Demandez à n’importe quel mâle hétérosexuel de définir un rapport sexuel. Il vous parlera de préliminaires (éventuellement) puis d’un pénis très dur et très conquérant qui rentre dans le vagin d’une femme, probablement allongée sur un lit. Ajoutez à cela quelques minutes de cuisson et boum, dans un râle viril, l’homme éjacule dans le vagin de la femme, fin de l’histoire.
Pourtant, moins d’une femme sur cinq atteint l’orgasme par pénétration uniquement. Et c’est sans compter sur celles pour qui la pratique est tout simplement désagréable voire douloureuse. Rita, 28 ans confie qu’elle "s’ennuie au bout de la huitième minute de pénétration". De son côté, Marie, 33 ans, ne trouve à la chose que peu d’intérêt : "C’est parfois agréable mais je n’ai jamais joui grâce à la pénétration, ça ne marche que quand je pose un vibromasseur sur mon clitoris en même temps, ce qui n’est pas toujours évident à faire comprendre à mes partenaires".
Il y a des femmes qui jouissent en étant pénétrées, voire très intensément, voire plusieurs fois. Mais globalement, le schéma préliminaires/pénétration/dodo n’est favorable qu’aux hommes. Ce qu’on appelle de façon archaïque les "préliminaires" sont rarement assez longs et qualitatifs (comprendre : l’homme stimule le clitoris de la femme pendant environ quinze minutes avec ses doigts ou sa langue) pour combler le "fossé des orgasmes", conséquence directe d’une sexualité phallocentrée. Résultats, les hommes jouissent et les femmes espèrent mieux pour la prochaine fois ou se débrouillent toutes seules.

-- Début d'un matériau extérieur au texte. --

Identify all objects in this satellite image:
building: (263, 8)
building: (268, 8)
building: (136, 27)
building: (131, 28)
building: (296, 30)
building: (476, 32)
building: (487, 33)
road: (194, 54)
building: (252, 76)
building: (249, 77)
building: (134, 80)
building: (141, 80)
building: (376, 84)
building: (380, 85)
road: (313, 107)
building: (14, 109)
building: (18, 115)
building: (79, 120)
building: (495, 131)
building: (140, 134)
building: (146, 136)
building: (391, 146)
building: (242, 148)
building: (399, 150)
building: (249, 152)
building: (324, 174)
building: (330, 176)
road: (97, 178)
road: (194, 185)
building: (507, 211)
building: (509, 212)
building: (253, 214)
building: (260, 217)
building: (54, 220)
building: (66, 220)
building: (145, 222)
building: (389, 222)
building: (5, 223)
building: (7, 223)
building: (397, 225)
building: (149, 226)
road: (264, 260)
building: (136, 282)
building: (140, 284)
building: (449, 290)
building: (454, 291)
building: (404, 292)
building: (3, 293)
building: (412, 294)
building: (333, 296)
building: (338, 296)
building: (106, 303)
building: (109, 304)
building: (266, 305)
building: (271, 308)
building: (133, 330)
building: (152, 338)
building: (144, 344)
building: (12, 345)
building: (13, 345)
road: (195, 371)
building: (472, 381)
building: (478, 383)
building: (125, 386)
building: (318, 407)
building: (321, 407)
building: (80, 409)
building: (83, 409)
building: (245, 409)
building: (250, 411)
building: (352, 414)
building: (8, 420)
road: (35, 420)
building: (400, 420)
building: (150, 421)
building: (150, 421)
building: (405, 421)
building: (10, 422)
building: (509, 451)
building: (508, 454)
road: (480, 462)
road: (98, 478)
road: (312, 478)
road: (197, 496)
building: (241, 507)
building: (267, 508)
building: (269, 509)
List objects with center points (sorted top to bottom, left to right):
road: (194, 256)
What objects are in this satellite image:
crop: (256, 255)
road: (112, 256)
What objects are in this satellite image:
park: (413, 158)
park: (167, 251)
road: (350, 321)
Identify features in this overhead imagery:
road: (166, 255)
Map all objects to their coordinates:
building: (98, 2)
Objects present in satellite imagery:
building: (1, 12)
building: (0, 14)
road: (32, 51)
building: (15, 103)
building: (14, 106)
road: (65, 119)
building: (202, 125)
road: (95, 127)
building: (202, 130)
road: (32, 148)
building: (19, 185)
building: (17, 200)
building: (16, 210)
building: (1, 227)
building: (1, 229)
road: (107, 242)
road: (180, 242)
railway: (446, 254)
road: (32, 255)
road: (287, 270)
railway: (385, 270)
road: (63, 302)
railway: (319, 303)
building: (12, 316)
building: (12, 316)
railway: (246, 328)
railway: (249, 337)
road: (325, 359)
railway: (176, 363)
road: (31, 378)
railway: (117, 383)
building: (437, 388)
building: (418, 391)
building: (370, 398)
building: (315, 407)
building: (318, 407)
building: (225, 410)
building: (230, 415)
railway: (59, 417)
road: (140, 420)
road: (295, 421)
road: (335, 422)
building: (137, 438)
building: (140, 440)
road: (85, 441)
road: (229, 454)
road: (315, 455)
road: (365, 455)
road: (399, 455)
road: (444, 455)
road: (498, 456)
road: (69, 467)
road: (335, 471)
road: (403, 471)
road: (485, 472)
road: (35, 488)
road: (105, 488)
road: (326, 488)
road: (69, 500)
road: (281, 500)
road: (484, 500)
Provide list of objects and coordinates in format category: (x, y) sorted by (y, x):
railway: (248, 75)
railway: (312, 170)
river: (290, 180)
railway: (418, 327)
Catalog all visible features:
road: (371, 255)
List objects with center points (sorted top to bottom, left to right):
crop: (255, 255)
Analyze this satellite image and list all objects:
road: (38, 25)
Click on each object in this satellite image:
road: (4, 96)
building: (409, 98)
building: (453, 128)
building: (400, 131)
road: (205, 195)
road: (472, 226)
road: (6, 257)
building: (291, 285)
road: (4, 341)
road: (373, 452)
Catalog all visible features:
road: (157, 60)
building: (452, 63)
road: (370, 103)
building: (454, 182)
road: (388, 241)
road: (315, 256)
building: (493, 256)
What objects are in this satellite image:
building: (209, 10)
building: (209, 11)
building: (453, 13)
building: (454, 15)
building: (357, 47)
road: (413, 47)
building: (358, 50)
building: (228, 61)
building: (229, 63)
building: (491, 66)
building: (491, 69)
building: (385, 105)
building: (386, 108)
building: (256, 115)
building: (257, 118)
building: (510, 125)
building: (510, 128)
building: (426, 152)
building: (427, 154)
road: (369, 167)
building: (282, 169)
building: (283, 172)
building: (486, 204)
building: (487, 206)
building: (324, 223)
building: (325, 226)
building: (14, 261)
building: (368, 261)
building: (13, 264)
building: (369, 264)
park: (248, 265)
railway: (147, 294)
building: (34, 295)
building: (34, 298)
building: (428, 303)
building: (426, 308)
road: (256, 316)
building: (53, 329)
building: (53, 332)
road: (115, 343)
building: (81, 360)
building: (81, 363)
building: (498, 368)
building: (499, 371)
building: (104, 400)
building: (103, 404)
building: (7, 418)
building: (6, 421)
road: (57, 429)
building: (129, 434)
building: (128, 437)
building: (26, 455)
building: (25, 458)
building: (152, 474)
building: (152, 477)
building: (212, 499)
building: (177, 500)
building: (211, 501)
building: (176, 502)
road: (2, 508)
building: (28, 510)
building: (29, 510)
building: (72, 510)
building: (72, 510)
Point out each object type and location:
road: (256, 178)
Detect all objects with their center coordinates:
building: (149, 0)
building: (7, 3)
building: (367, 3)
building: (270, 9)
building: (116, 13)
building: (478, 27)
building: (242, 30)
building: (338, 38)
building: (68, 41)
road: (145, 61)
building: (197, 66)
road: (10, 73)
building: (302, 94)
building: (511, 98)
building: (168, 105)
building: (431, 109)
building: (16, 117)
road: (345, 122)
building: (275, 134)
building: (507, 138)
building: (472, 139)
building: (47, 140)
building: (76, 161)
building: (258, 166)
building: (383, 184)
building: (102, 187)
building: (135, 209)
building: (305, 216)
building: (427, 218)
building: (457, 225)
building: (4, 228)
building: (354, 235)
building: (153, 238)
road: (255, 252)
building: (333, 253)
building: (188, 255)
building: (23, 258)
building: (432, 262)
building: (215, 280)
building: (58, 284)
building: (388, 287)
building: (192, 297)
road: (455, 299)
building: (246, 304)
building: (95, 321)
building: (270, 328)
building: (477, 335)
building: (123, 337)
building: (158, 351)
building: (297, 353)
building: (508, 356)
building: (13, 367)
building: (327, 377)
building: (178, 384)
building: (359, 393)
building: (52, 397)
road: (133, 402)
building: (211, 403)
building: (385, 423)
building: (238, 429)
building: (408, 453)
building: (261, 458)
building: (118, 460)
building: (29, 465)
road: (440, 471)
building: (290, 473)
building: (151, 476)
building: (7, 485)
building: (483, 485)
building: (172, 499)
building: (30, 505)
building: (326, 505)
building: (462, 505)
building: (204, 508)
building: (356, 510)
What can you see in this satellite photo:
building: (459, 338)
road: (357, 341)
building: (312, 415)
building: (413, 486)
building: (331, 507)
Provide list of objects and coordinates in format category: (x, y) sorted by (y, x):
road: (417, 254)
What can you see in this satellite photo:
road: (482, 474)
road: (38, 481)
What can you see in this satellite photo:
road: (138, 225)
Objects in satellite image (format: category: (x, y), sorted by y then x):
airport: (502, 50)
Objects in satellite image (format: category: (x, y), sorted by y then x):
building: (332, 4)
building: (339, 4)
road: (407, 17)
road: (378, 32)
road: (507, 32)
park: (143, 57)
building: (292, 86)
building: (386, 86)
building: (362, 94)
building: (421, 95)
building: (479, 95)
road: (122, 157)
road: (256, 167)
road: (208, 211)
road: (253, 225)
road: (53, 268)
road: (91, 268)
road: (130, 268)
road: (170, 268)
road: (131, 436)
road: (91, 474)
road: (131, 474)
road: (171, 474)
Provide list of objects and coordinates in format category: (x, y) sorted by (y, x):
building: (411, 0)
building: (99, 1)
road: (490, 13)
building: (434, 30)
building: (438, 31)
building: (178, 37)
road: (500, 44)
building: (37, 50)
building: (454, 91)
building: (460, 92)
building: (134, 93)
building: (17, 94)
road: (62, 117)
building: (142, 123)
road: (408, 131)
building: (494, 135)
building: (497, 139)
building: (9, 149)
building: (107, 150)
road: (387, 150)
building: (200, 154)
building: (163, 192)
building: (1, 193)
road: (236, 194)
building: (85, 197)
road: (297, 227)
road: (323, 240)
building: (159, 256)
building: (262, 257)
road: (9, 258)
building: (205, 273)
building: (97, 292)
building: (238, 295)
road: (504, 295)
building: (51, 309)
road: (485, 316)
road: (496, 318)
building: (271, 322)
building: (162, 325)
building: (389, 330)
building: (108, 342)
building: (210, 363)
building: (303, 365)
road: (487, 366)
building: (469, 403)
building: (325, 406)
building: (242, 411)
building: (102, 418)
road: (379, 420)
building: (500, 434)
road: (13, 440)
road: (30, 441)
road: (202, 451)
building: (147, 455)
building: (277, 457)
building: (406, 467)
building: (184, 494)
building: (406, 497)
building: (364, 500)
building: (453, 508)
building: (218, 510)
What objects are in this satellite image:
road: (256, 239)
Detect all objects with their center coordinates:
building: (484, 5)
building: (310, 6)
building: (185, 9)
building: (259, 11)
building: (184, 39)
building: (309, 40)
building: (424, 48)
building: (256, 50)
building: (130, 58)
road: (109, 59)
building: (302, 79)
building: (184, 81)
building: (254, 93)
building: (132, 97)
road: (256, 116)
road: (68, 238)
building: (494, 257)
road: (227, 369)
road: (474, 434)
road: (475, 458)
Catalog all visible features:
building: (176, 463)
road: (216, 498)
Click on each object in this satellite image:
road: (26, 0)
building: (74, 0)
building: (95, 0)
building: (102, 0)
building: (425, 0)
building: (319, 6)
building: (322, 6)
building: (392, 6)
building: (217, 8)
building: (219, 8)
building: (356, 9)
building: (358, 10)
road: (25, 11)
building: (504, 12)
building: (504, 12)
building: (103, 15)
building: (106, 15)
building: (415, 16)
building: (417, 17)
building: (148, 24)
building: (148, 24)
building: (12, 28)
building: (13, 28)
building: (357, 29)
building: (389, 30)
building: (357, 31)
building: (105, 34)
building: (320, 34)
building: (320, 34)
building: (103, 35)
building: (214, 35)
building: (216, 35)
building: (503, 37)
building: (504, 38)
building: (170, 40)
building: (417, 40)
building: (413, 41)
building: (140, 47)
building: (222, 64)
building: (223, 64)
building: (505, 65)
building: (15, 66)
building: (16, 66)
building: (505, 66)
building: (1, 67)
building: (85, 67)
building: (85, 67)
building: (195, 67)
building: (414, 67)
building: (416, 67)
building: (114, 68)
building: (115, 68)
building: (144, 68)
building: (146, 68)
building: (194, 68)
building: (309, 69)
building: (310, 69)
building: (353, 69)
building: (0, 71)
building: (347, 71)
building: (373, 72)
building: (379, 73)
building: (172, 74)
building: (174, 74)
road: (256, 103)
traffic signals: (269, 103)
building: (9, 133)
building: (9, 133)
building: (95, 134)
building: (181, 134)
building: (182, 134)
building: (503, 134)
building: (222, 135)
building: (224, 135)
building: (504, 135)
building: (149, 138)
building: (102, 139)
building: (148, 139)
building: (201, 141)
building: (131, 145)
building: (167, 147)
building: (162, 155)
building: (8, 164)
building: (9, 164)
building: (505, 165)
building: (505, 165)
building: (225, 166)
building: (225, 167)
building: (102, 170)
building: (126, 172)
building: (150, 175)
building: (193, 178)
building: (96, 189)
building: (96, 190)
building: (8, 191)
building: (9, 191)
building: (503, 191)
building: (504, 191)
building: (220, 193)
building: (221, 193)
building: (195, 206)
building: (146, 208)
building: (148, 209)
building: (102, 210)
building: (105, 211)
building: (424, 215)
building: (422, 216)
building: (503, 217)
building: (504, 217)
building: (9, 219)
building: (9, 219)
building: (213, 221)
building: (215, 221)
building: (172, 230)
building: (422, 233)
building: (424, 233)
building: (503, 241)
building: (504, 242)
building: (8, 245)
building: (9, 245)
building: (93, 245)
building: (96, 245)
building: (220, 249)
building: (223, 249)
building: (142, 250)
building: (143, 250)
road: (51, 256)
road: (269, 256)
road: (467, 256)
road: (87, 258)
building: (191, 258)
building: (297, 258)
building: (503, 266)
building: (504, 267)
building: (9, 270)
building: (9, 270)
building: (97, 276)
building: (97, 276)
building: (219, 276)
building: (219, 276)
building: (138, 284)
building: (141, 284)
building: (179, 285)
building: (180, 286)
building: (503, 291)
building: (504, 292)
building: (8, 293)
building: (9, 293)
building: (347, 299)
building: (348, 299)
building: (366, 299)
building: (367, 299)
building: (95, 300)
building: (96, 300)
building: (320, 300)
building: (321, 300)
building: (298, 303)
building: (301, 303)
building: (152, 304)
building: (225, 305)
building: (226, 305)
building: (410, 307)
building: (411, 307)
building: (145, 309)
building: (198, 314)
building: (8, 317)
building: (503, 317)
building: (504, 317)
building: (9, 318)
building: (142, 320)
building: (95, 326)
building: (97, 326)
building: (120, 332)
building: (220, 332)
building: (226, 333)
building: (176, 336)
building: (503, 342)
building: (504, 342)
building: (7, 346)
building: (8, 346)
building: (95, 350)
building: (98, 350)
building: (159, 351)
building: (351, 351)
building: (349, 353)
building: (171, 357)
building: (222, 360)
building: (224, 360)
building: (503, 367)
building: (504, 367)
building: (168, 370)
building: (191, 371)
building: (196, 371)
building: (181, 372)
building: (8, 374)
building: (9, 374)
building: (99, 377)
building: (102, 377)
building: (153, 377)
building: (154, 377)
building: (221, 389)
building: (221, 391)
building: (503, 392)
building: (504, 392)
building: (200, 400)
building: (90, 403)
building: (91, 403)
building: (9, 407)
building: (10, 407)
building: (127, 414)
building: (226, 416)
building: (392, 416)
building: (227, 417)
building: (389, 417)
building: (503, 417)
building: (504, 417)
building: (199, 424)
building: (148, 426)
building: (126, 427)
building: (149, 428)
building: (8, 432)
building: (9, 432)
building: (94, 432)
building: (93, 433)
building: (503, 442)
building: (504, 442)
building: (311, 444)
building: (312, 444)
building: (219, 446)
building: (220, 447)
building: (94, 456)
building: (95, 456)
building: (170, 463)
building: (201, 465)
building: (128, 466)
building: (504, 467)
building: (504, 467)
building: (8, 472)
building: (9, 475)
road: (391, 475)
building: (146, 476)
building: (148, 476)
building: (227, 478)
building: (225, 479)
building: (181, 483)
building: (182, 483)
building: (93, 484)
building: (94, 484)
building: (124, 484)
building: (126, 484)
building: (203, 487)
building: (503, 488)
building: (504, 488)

Heureusement, les langues (pardon) se délient. Les comptes Instagram comme @tasjoui, @jouissance.club tentent d’envoyer au tapis la sacro-sainte pénétration pour ouvrir les chakras des petits forniqueur.euses et imposer une sexualité plus vaste, plus diverse, plus centrée sur le plaisir des femmes. Un discours qui fait mouche sur les internets. Au vu du succès des initiatives comme Clit Révolution, on se demande presque pourquoi il est nécessaire d’écrire ces lignes.
Un petit tour dans une soirée arrosée où la population n’est pas composée exclusivement de personnes "woke" et actives sur Twitter ou Instagram suffit pour répondre à cette question. Dans le vrai monde hostile, les discours masculinistes sont encore légion : "Mais c’est la nature, on a toujours fait comme ça", "L’homme a des besoins, c’est biologique" ou pire "Je suis pour l’égalité mais bon, il y a quand même ce geste de 'pénétrer’ la femme, ça veut quand même dire ce que ça veut dire".
Derrière cet attachement à la pénétration il y a un facteur culturel indéniable. Impossible pour beaucoup d’imaginer que le spectre sexuel soit plus large que ça : un rapport misant tout sur des caresses, des massages, des jeux de mains, des rapports buccaux, des mots échangés sans que tout ça ne se termine en levrette avec fessée. Mais il y a aussi une paresse. La paresse de questionner sa sexualité, d’accepter de se détourner de la norme pour explorer autre chose. Parce que c’est quand même tellement pratique de caler son pénis au chaud et d’attendre que ça sorte. La sexualité doit devenir une expérience plus globale si l’on veut que les gens (et surtout les femmes) s’y intéressent encore.
Pour ça, il est nécessaire de démocratiser des pratiques qui ont encore aujourd’hui mauvaise presse : la masturbation mutuelle – qui en plus d’être super efficace limite la transmissions d’IST et MST– le frotti-frotta, le "nipple play" (qui peut conduire à des orgasmes mammaires) et le plaisir prostatique, encore trop souvent perçu comme "dévirilisant" pour certains hommes (l’homophobie n’est jamais très loin). Bref, le plaisir partagé sans pénétration existe et il est accessible, pour qui veut bien l’imaginer.